Quality and safety are universal values in health care; nurses in both education and practice settings have the will through a common value system if they are helped to develop the ideas for leading change, and are provided the tools to execute the change needed and in fact are inspired by the opportunity to work in systems focused on safe quality care.
Education is indeed the bridge to quality (IOM, 2003), and progress comes with each generation of nurses prepared with the competencies to work in and lead health care systems focused on safety: patient‐centered care, teamwork and collaboration, quality improvement, safety, evidence‐based practice, and informatics. Have we reached a tipping point? Nurse leaders have long recognized the imperative to improve patient care outcomes and have been a part of early quality improvement work within nursing. Safety and patient‐centered care have been recognized as cornerstones of effective nursing practice, but with new evidence, a science of safety and quality improvement provide a sharper focus to quality and safety initiatives.
The expanded version of this book seeks to address the needs of faculty, practicing nurses, administrators, and nursing students at all educational levels. Each chapter tells a part of the story and collectively offers a roadmap to improve quality and safety. Updated information in each chapter provides a current view of application of quality and safety; consumer efforts driving change are found in Chapter 2; and Chapter 3 presents the first person account from Dr. Cronenwett of how QSEN began as well as the continuing story of this award‐winning project to become the QSEN Institute at Case Western Reserve University School of Nursing. Section 2 includes an in‐depth current view of each of the six competencies. The chapters provide a resource for faculty, graduate students, practicing nurses, and other leaders including teaching strategies, resources, and current references. Section 3 has redesigned chapters on implementing quality and safety across settings. A revised chapter is provided on the mirror of education and practice to better understand teaching approaches for redesigning teaching approaches. Other instructional approaches include narrative pedagogy, integrating the competencies in simulation, a new chapter to explore application in clinical learning, the critical nature of interprofessional teamwork to improve quality and safety, and developing personal leadership to lead change in organizations focused on improving quality and safety. The last chapter examines global applications of quality and safety, and outlines the need for sharing strategies related to education, research, and practice changes around the world. Three appendices provide additional resources with the knowledge, skills, and attitudes tables for each of the prelicensure and graduate competencies, the results of a Delphi study to assist educators with placing the 162 KSAs for beginner, middle, and advanced placement in nursing programs and staff development, and an extensive glossary.
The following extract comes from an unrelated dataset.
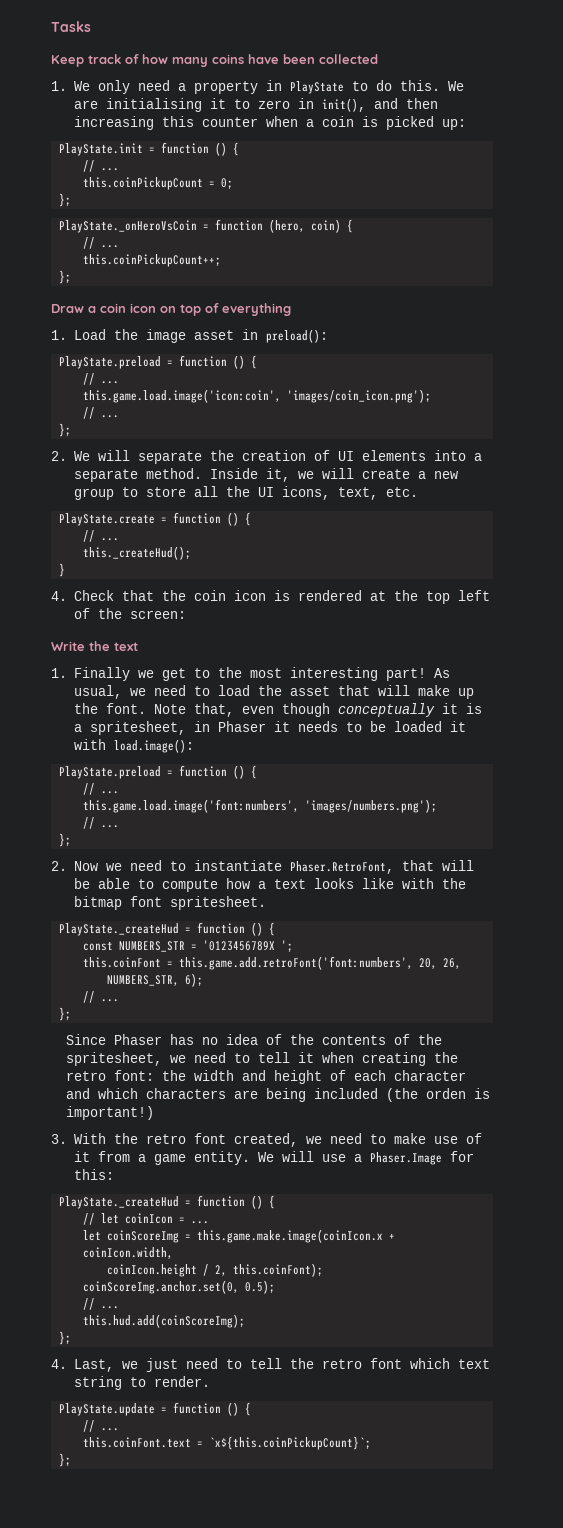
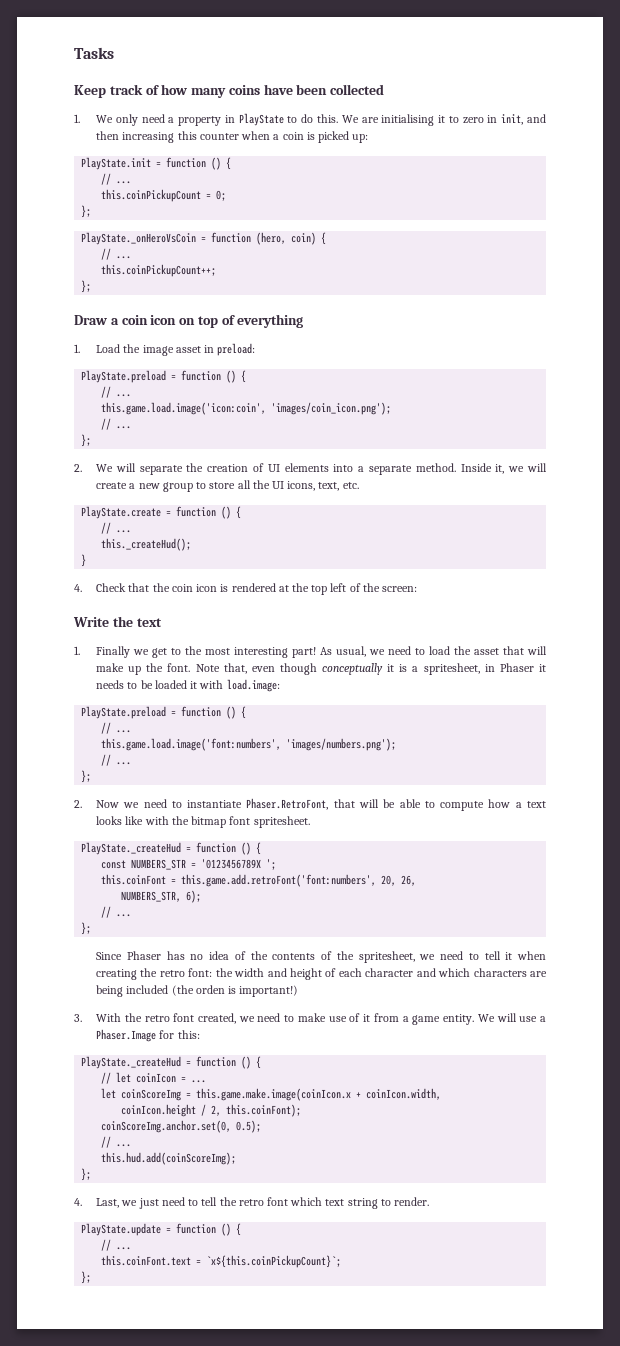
[321,98,366,112] init(), -> [501,114,524,125] init,
[265,329,328,343] preload(): -> [217,343,256,356] preload:
[113,739,194,753] load.image(): -> [226,679,280,692] load.image:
Each contributor is a leader in quality and safety and offers his or her work to stimulate all nurses and health care professionals to share and disseminate their work around the globe. Together, we hope to rebuild health care as a high‐reliability system focused on safety and quality. It is our hope that the shared and expanding story of QSEN provides motivation and will, that the expansive tool kit within these pages stimulates ideas, and that the continuing efforts for faculty and leader development translate to execution as we move toward new generations of nurses fully prepared to lead and work in health care systems based on cultures of quality and safety.